The two are “close” friends, according to a Delaware court that is deciding whether the carmaker improperly bailed out another of Mr Musk’s companies two years ago, to both men’s alleged gain.

They are so close, in fact, that when the second Roadster rolled out of a Tesla factory in early 2008, Mr Musk made his fellow director a gift of the keys. Another man said he had paid $100,000 for the vehicle; the aggrieved customer, who happened to be Tesla’s ousted co-founder, claimed in a lawsuit that when he eventually took delivery of a substitute model, he found it had already been crashed, on purpose, into a truck.

Mr Gracias’ early business experience was a galaxy away from the ventures in rockets and self-driving cars that have catapulted an immigrants’ son from the provincial Michigan city of Grand Rapids into the orbit of a would-be superhero.

His first stab at private equity was a firm called M&G Capital. It lasted just five years.

We bought very difficult companies that needed a huge amount of turnaround effort
Alain Kodsi, who founded M&G capital with Antonio Gracias in 1995

“His mother’s name was Maria, my mother’s name is Georgette,” explained Alain Kodsi, who quit Goldman Sachs with Mr Gracias in 1995 to set up the shortlived venture. “It couldn’t be [called] GM because that would confuse people.”

There was nothing glamorous about the businesses they bought: a die company, a plater, a stamper, an injection moulder. “We bought very difficult companies that needed a huge amount of turnaround effort,” Mr Kodsi said. “Everything that we did was based on cash flow.”

Mr Gracias hankered for something more exciting. Yet even at Valor Equity Partners, which he set up in 2001 with the help of a small business loan from the federal government, the earliest deals involved a printer of plastic payment cards, a marketer of anti-wrinkle cream, and a rope factory.

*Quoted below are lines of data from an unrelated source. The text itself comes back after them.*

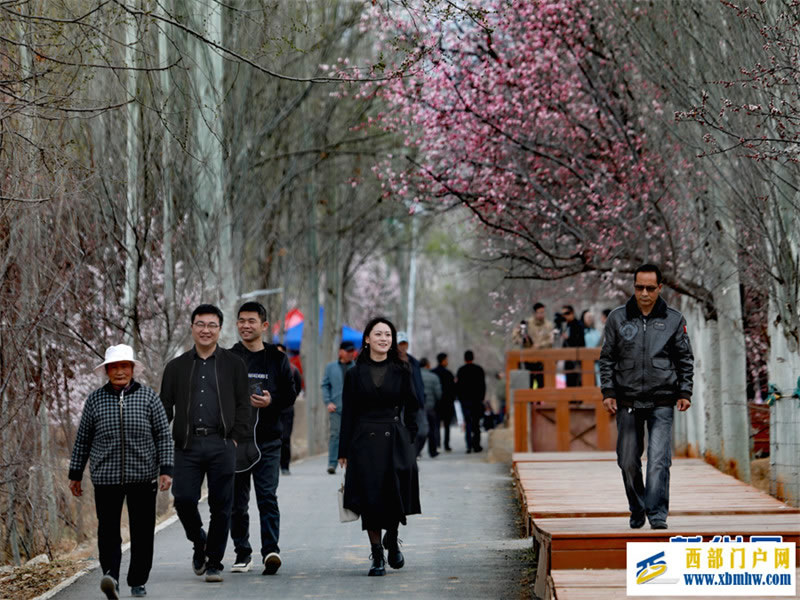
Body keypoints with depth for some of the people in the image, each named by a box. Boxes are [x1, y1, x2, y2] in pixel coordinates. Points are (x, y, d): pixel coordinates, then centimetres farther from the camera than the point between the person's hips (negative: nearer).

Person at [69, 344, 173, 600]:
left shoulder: (148, 397, 4)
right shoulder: (95, 400, 6)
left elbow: (164, 436, 5)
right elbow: (82, 440, 13)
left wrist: (166, 470, -3)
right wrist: (75, 474, 13)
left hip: (143, 476, 0)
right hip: (106, 478, 0)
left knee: (142, 531, 3)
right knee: (108, 530, -12)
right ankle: (110, 574, -21)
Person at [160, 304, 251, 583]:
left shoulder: (233, 364, 10)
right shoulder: (176, 367, 14)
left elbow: (243, 405, 7)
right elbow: (165, 408, 13)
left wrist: (235, 437, -3)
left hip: (221, 445, -1)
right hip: (187, 445, 1)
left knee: (221, 506, -1)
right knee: (183, 499, -9)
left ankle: (214, 563, 9)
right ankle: (199, 543, 19)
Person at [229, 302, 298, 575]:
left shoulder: (277, 359, 7)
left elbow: (290, 395, 9)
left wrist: (272, 402, -12)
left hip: (267, 441, -1)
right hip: (234, 440, 1)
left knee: (268, 497, -12)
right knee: (236, 502, 6)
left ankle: (271, 550, -19)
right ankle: (242, 552, 18)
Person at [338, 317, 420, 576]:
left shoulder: (400, 371, 5)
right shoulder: (356, 374, 4)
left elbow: (411, 408, 9)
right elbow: (348, 414, 4)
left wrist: (409, 442, 1)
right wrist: (344, 451, 1)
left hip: (395, 441, 0)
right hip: (364, 442, 0)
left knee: (396, 495, -3)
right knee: (370, 498, -2)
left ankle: (392, 540, 26)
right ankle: (377, 555, 8)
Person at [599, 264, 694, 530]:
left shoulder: (674, 319, 6)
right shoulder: (618, 318, 6)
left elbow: (685, 359, 11)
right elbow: (607, 358, 10)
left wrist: (685, 392, 2)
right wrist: (608, 392, 2)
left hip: (662, 402, -1)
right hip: (627, 401, 2)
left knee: (659, 460, -12)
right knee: (628, 462, 6)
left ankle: (657, 513, -11)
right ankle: (637, 511, 23)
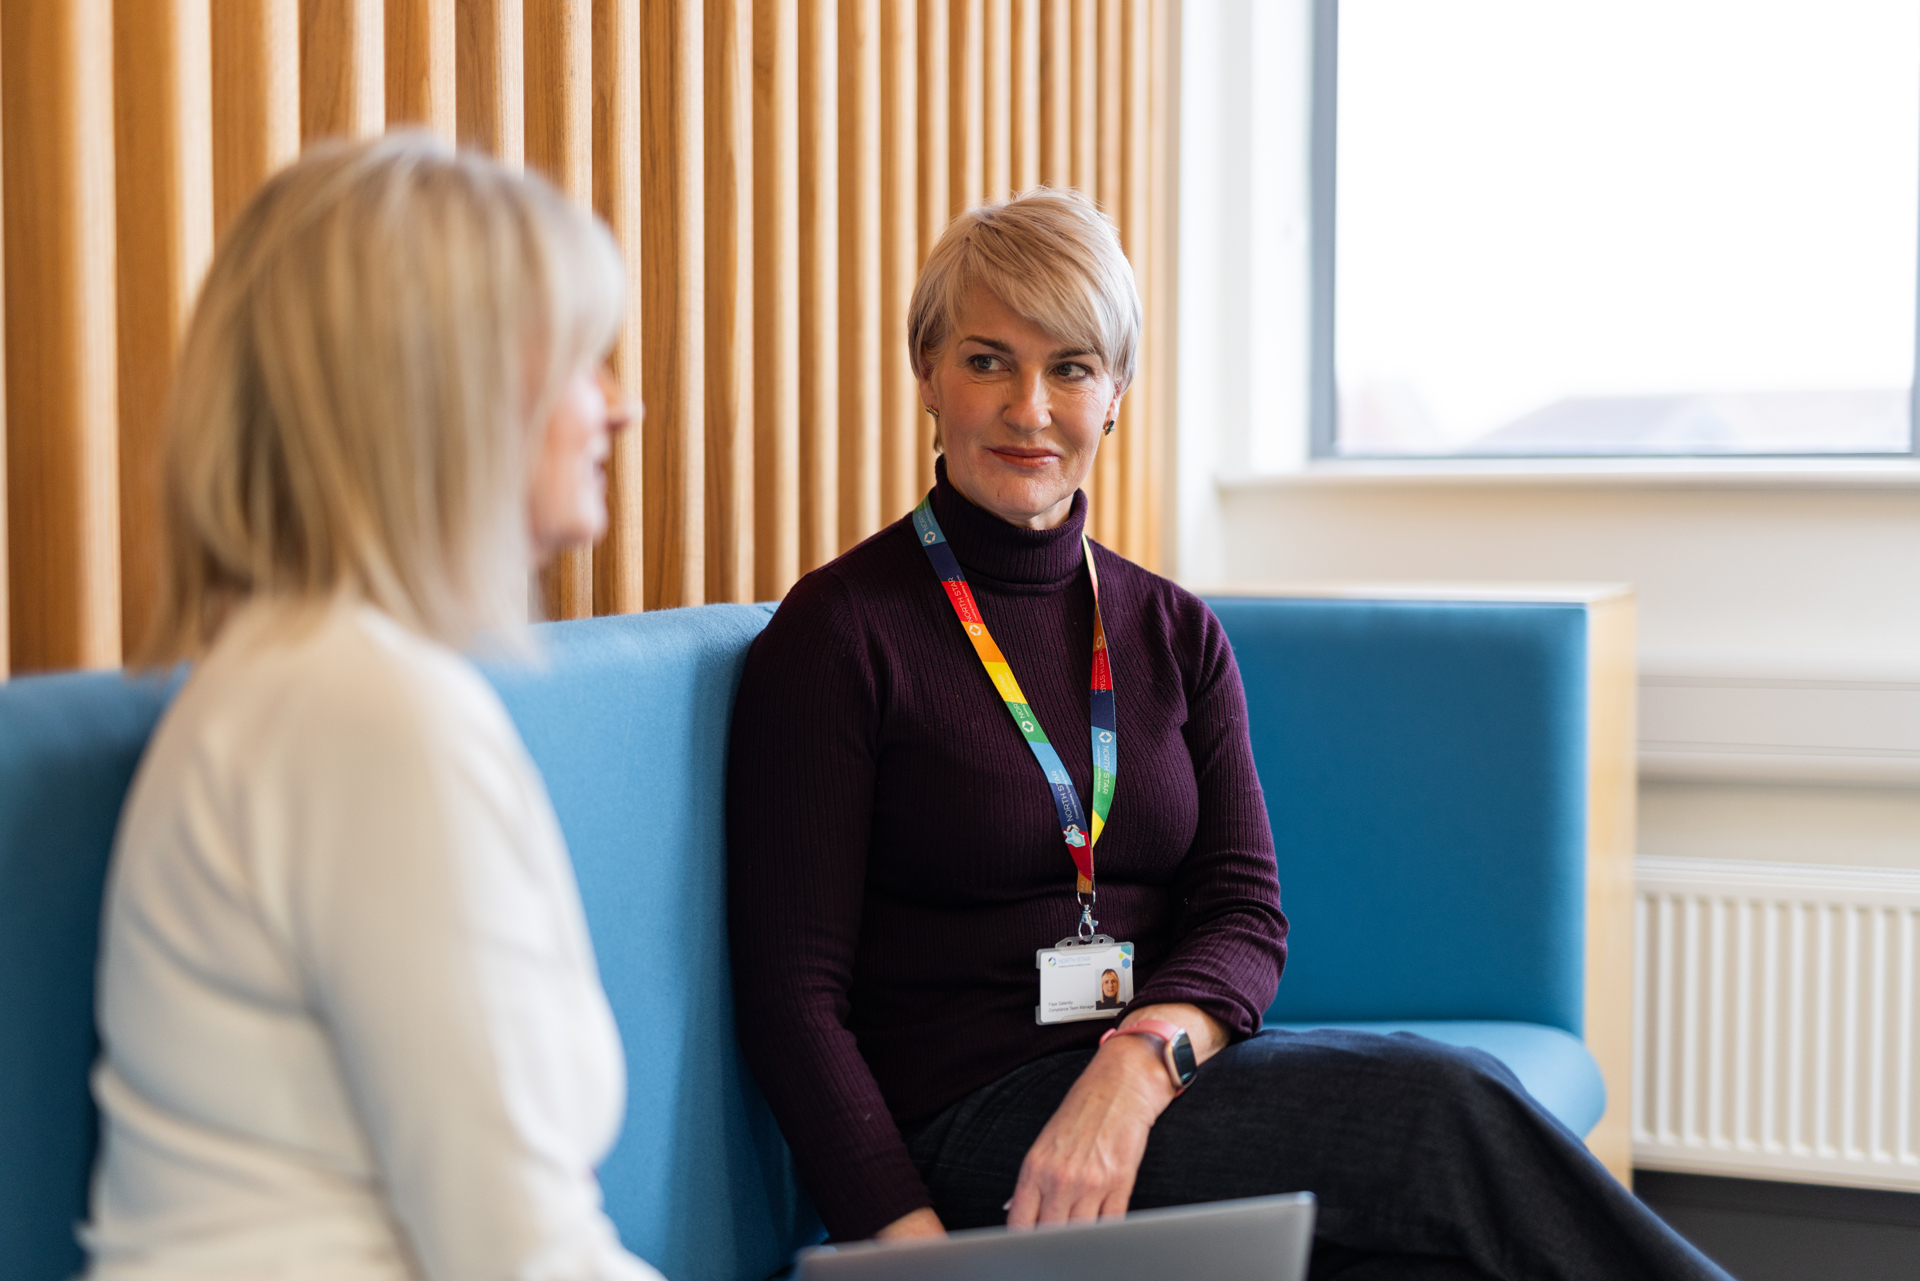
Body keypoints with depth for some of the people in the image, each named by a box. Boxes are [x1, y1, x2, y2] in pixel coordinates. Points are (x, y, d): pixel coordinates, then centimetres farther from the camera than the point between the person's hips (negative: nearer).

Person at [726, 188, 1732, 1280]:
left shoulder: (1174, 633, 13)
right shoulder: (837, 634, -3)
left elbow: (1246, 915, 4)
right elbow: (793, 994, -7)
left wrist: (1139, 1062, -18)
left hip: (1163, 1095, 5)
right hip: (965, 1131, -4)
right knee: (1449, 1108, -26)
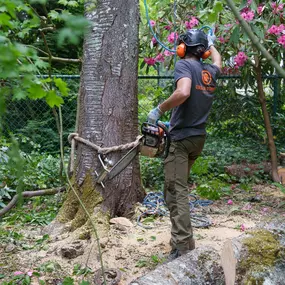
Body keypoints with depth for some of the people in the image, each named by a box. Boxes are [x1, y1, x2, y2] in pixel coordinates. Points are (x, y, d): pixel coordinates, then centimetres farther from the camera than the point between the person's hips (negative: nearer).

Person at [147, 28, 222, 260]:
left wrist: (159, 109, -18)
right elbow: (218, 60, 36)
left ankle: (182, 248, -16)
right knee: (178, 187, 20)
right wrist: (211, 43, 55)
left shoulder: (184, 65, -11)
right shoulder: (211, 71, 10)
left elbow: (183, 92, -30)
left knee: (176, 192, -9)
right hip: (199, 138, 7)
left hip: (181, 138, -7)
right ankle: (187, 242, 24)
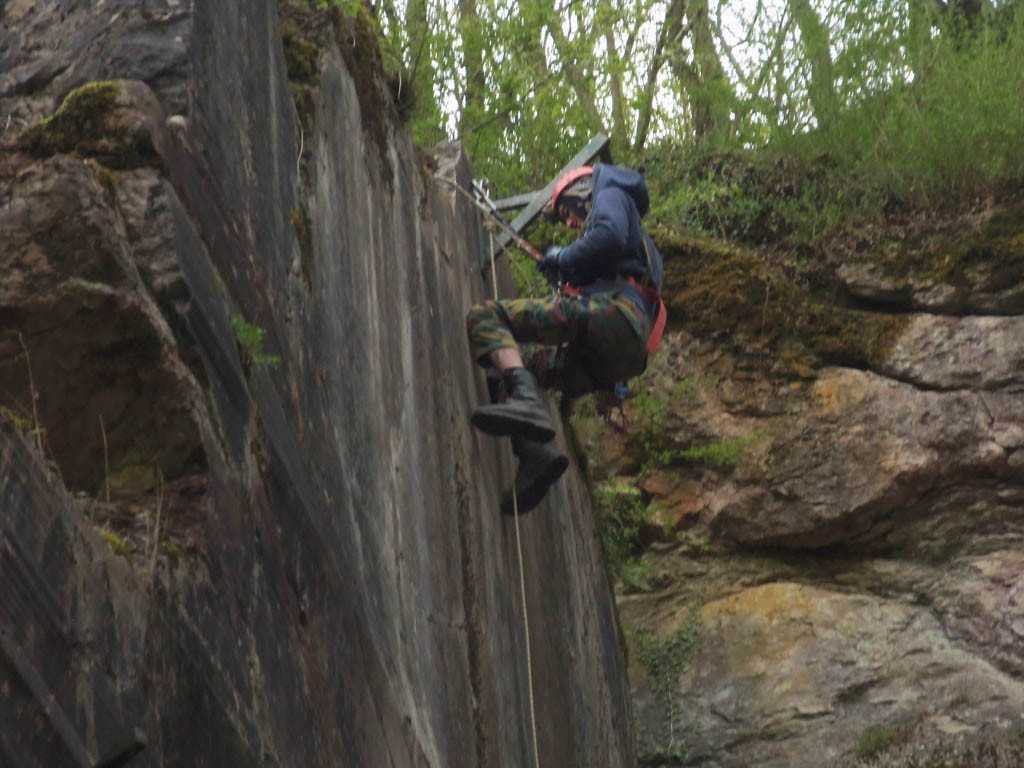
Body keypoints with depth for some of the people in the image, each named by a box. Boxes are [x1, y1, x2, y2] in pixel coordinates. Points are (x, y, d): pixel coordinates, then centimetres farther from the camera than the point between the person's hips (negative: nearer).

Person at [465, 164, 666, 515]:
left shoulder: (610, 195, 15)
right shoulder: (638, 240, 42)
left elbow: (609, 237, -8)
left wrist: (565, 259, 6)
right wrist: (565, 275, 34)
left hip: (613, 312, -9)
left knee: (484, 317, -12)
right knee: (514, 362, 23)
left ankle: (526, 400, -39)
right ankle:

The industrial brain of the operation was Tim Watkins, a British engineer who wore a ponytail and a bum bag (or “fanny pack” in his adopted home), and awed colleagues with his habit of glancing at some kind of goal-directed activity and summoning a mental diagram of a machine that could do it much faster.

But the tyres only started screeching when Mr Gracias revived a business relationship with Mr Musk, to whom he had been introduced in the 1990s by a law school classmate.

An investment in Tesla followed in 2005 and Mr Watkins set about re-engineering everything from a supplier’s metal-stamping factory in Switzerland to the US direct sales model. Valor sold its shares after the carmaker went public, but Tesla has disclosed that, as late as last year, Valor staff were helping out at a factory in Nevada.

Mr Gracias also committed money to Mr Musk’s rocket business, SpaceX. He is said to have had a financial interest in SolarCity when it merged with Tesla in 2016 in a transaction that drew a lawsuit from shareholders.

“Valor has shifted over the years,” said a person who has had long conversations with several senior executives. “[It used to] buy the most boring electric plating companies, apply lean manufacturing principles, and make them hum. Over the years, Antonio’s got more and more ingrained in the world of Elon and the Silicon Valley crowd. That’s become where I think he fancies the firm.”

Mr Gracias’s more expansive ambitions appear to have kindled an interest in politics; he has become a significant donor to Chicago mayor Rahm Emanuel.

Meanwhile, Valor last year raised $1bn for new investments, according to Preqin data, double the size of Mr Gracias’s previous fund, trading at least in part on connections with his billionaire friend. “If [clients] have excitement about the Elon Musk factor, it is a positive,” said Alan Pardee, managing partner at Mercury Capital Advisors, which marketed the new vehicle to investors. “If they feel uncomfortable for any reason, there are plenty of other things to talk about.”